Set problem: Write what comes next in the passage on the Lubbock Symphony Orchestra, picking up right after its final sentence.

Passage:
The Lubbock Symphony Orchestra is now classified by the American Symphony Orchestra League as a group VI Orchestra.

William A. Harrod was introduced to Lubbock while he was in the Air Force and a member of the Air Force Band. He formed a dance band for the enlisted men and women who also were stationed in Lubbock, and soon was "asked to form a community orchestra by the local preachers," he said. "The thing that kept us going early on was the Texas Tech Band and its wonderful musicians. The problem was the lack of strings," he said. "Lubbock only had school bands back then, not school orchestras, so I had to put together a scrub team of fiddle players."

Other Lubbock citizens played major roles in the development of the orchestra, with Harrod more than once citing the contributions of Asher Thompson and Charley Pope.

The orchestra, while founded in 1946, did not become a professional, paid organization until 1967. That played havoc with Harrod's attempts to even hold rehearsals. "That was by far the toughest part," Harrod said. "You see, I could schedule a rehearsal for a concert, but never know for certain who all would be showing up. Musicians would come up to me and say, 'Mr. Harrod, I can play in Amarillo or Abilene or Roswell (N.M.) and all of them will pay me.' They deserved to be paid. That went on until Asher Thompson and Charley Pope made arrangements for the Lubbock Symphony Orchestra members to at least receive token payments," he continued.

== Education and Outreach ==
More than 12,300 learners are served annually through education programs. Each year, the LSO invites students in grades five through twelve to experience a live symphonic performance. Public, private, and home schools from Lubbock and the surrounding communities participate in these free interactive education concerts, which are led by Music Director David Cho. Additionally, the LSO sponsors teaching artists that currently work in 45 classrooms on 12 Lubbock Independent School District campuses, reaching approximately 1035 students. Plans are underway to expand the program to all LISD elementary schools. The LSO also brings music to the schools through the Chamber Ensemble Outreach Program. The educational brass and woodwind quintets and string quartet are composed of LSO musicians and Texas Tech University graduate students. They perform for local third and fourth graders. Students are introduced to each instrument and experience a live performance in an up-close and personal setting. These small ensembles also perform in other settings throughout the community including assisted living facilities, after-school programs, and the Lubbock County Juvenile Justice Center.

==Music directors==
- William Harrod (1946–1984)
- Patrick Flynn (1985–1986)
- Gürer Aykal (1987–1991)
- Albert George Schram (1992–2000)
- Andrews Sill (2001–2006)
- Tomasz Golka (2007–2012)
- David Cho (2012–)

== David Cho ==
Born in Seoul, Korea, Cho immigrated to the United States in 1985. David received a variety of music lessons during his childhood in Palos Verdes, California, before focusing his energy exclusively on the piano. He later attended Oberlin College and Conservatory where he received his bachelor of music in piano performance.

Data section:
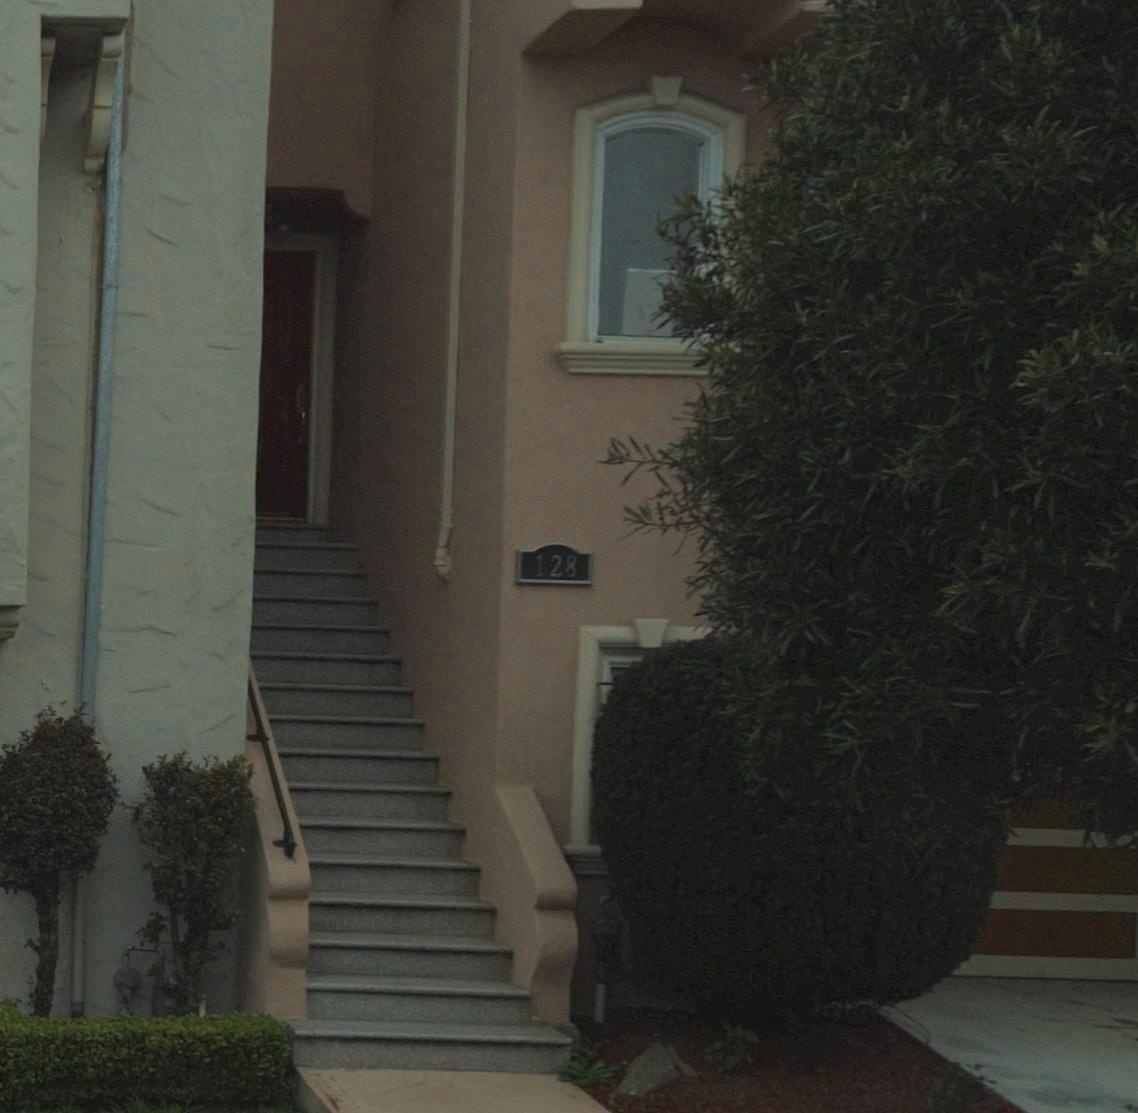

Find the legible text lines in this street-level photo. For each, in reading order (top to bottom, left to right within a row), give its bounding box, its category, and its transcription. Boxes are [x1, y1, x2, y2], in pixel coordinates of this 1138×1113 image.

[534, 553, 579, 579] StreetNumber: 128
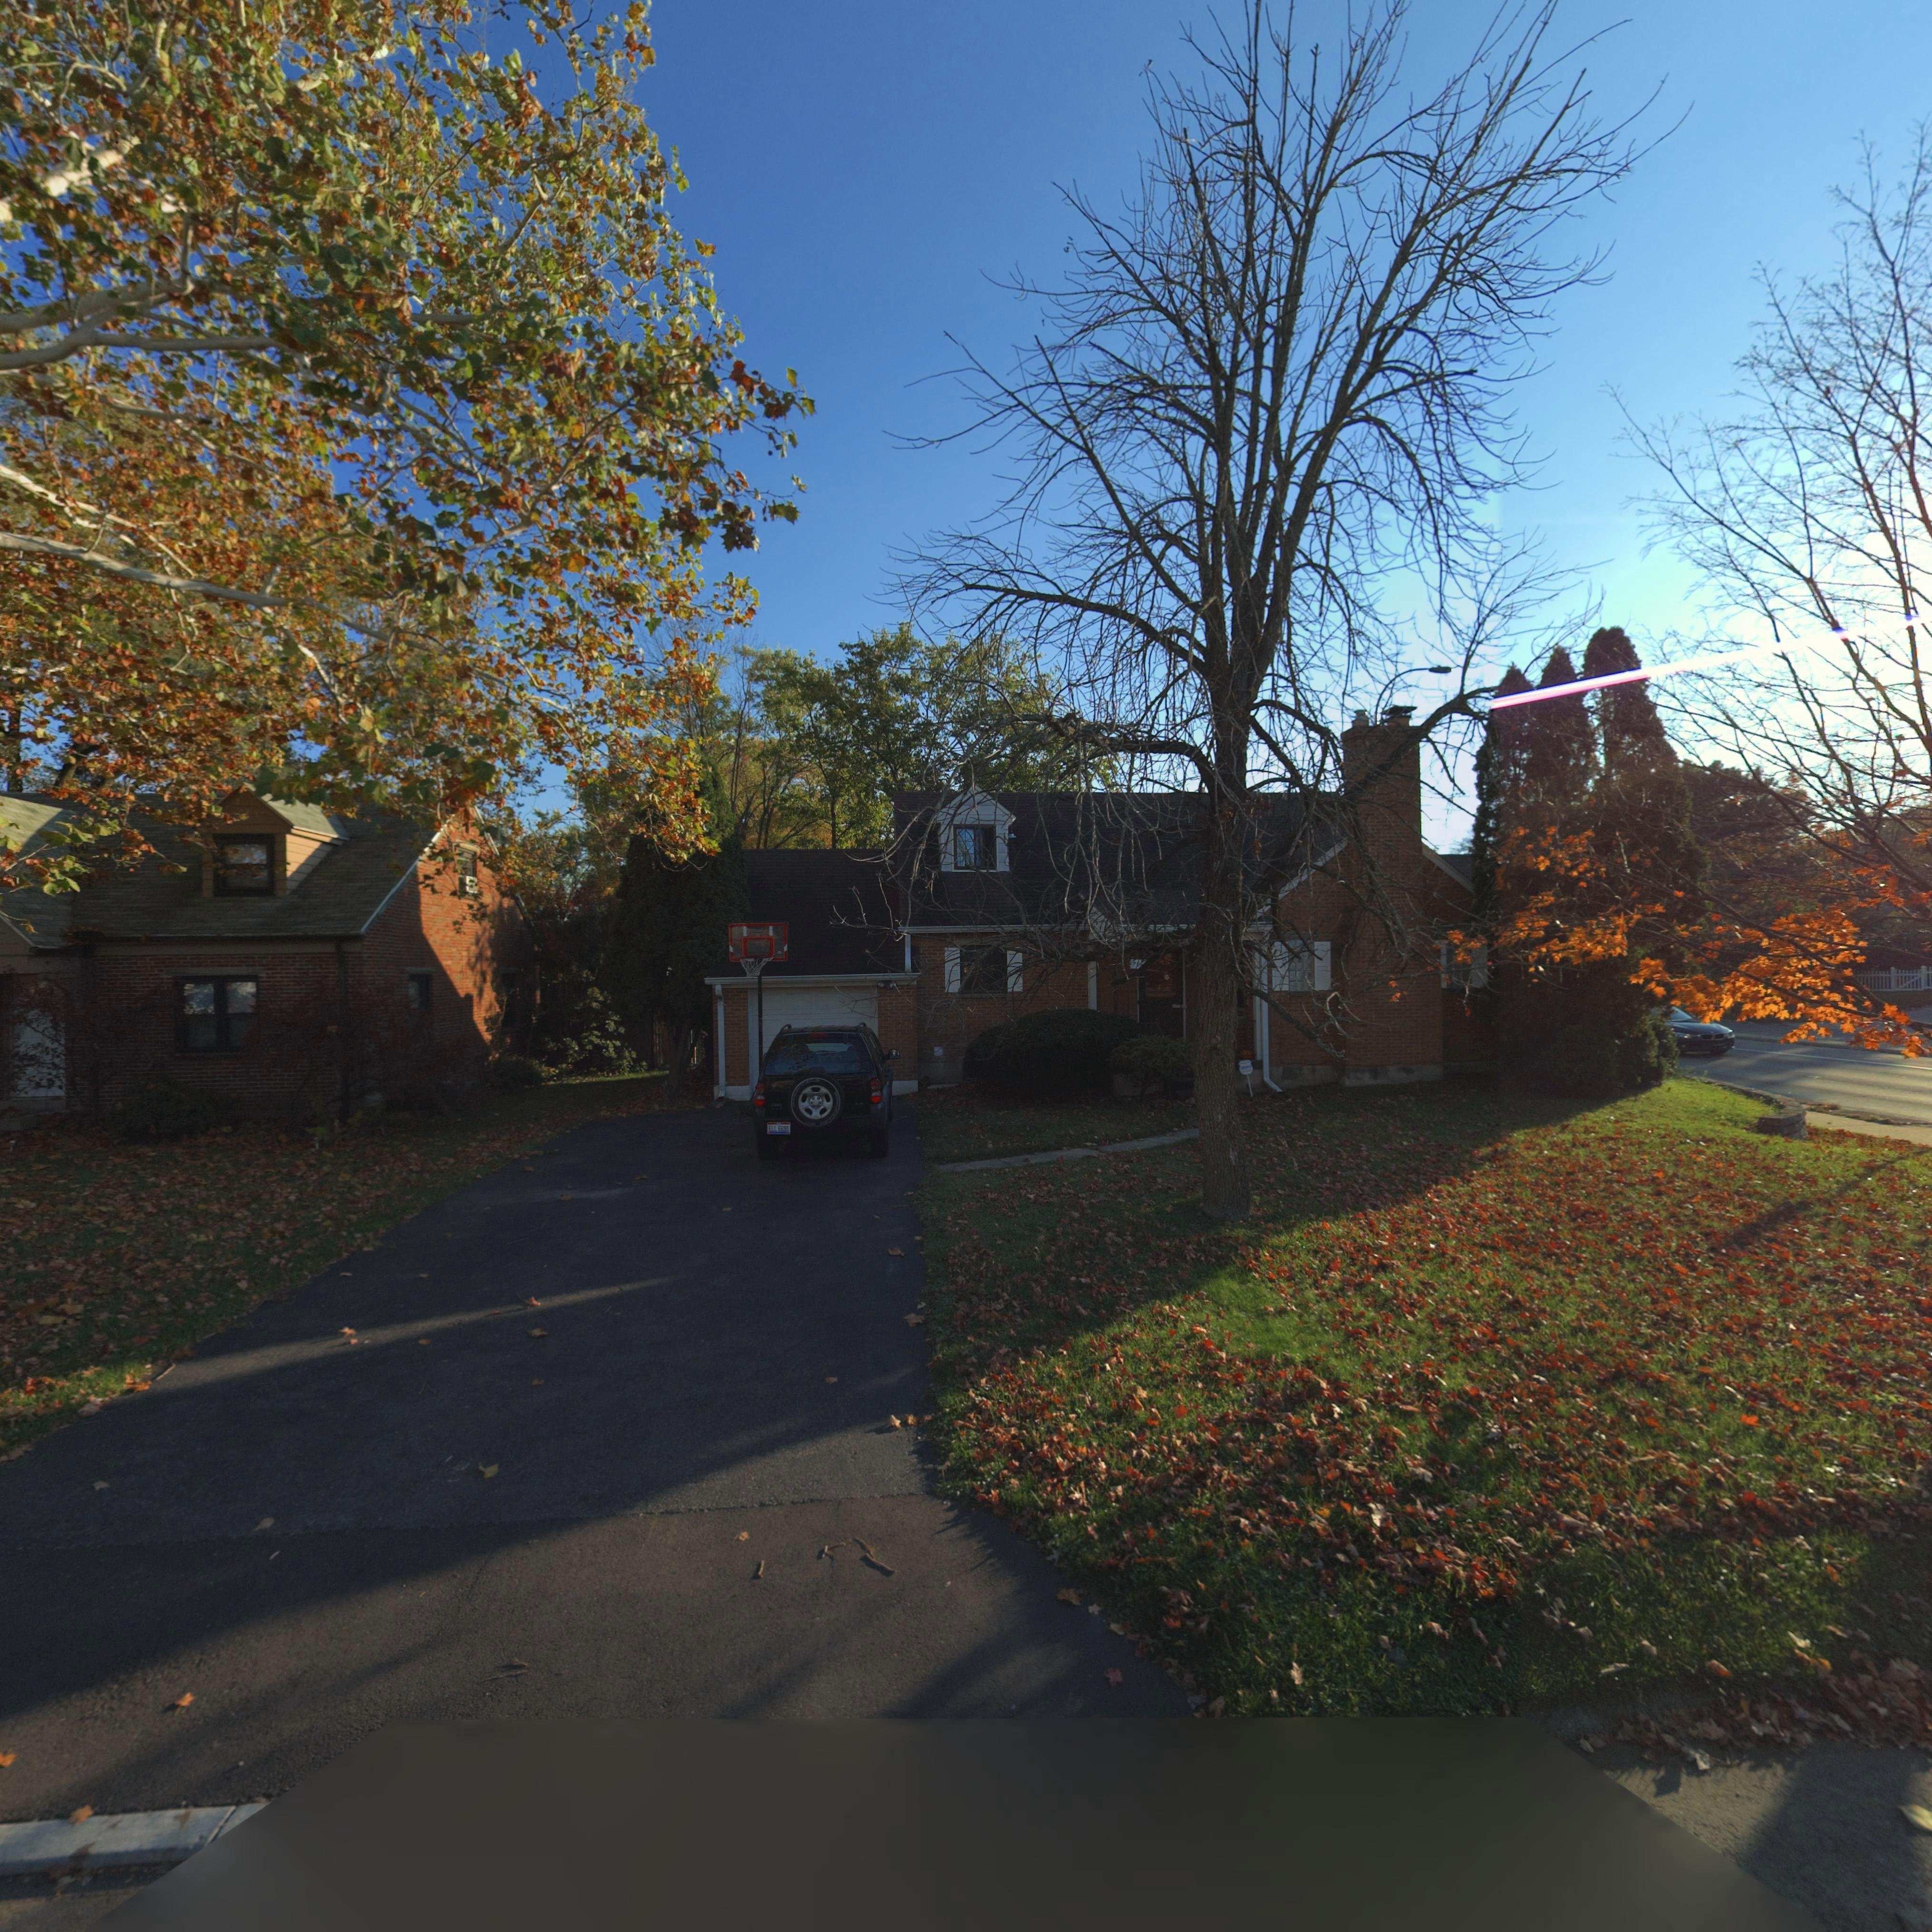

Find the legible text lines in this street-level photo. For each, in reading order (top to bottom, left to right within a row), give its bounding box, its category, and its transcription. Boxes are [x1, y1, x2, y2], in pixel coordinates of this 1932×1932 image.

[1132, 959, 1145, 970] StreetNumber: 50*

Written response:
In 1996, Cho won the E. Nakamichi Concerto Competition at the Aspen Music Festival and was awarded the Arthur Dann Prize at the Oberlin Conservatory. In 1999, while acquiring his master of music in piano performance at the Peabody Institute at Johns Hopkins University, Cho was invited by Robert Spano and Seiji Ozawa to attend the prestigious Tanglewood Music Center as a Merrill Lynch conducting fellow. Cho was then invited by Larry Rachleff to study at Rice University where he served as guest conductor for the Shepherd School Orchestras while acquiring his master of music in instrumental conducting. Cho was subsequently invited by the Vienna Philharmonic as an assistant conductor. As the recipient of the Karajan Fellowship, Cho has enjoyed residencies at the annual Salzburg Festival in Austria. In 2003, David was invited by Leonard Slatkin to participate in the National Conducting Institute during which time he made his début with the National Symphony Orchestra at the John F. Kennedy Center for the Performing Arts.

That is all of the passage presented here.